━━━━━ MATERIAL TO PROCESS ━━━━━

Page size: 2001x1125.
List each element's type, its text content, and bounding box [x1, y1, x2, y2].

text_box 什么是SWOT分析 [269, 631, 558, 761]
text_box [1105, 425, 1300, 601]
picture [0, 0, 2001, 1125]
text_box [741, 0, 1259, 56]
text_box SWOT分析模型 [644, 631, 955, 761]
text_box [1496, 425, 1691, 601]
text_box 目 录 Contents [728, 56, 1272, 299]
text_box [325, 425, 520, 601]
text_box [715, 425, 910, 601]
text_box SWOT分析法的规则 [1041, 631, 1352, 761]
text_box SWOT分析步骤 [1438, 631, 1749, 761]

━━━━━
━━━━━ MATERIAL TO PROCESS ━━━━━

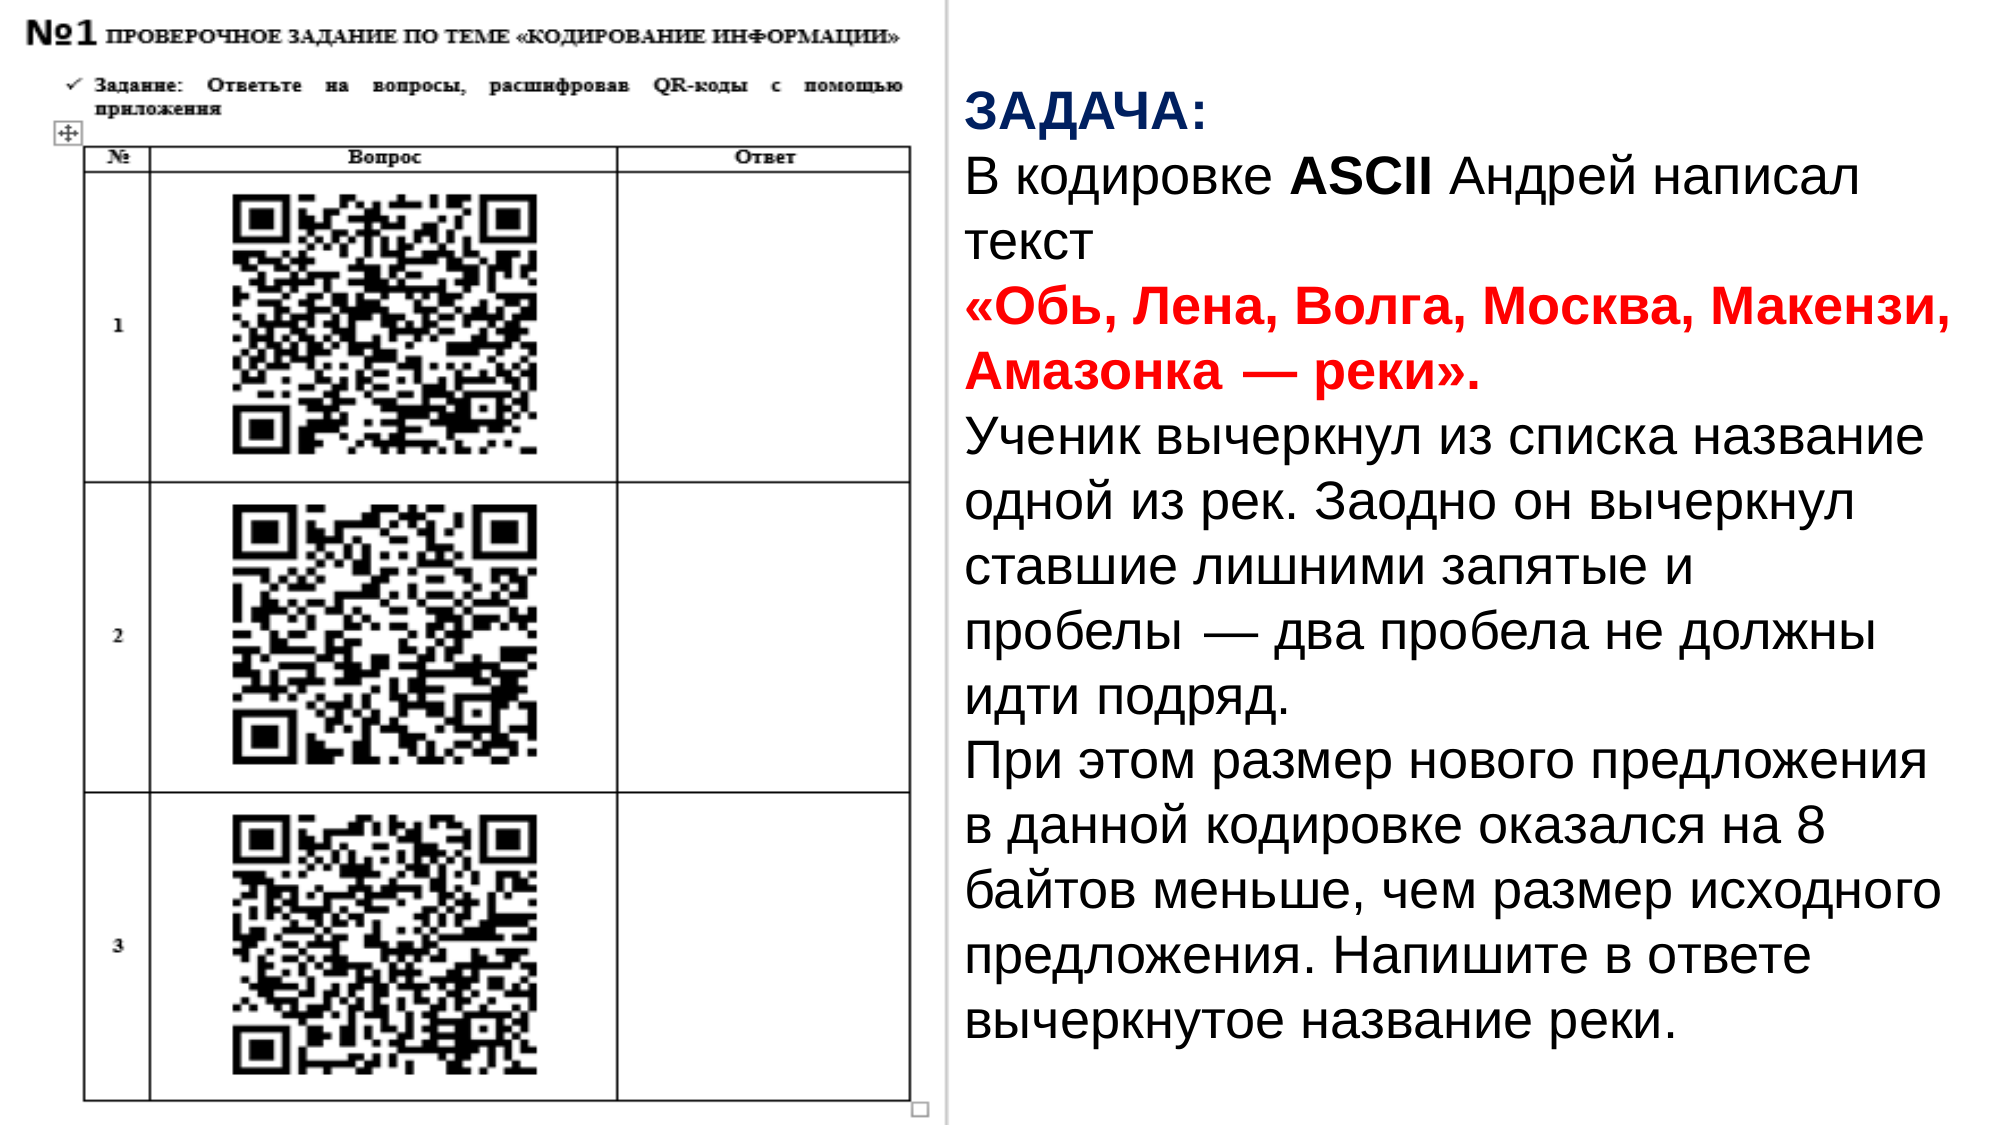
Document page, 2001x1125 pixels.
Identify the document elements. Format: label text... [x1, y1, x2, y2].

━━━━━

TASK DIRECTIONS: Go through the material above and output exactly the lines from the one containing "Document page, 2001x1125 pixels." through the one containing "Identify the document".

SOLVED EXERCISE:
Document page, 2001x1125 pixels.
Identify the document elements. Format: label text... [x1, y1, x2, y2].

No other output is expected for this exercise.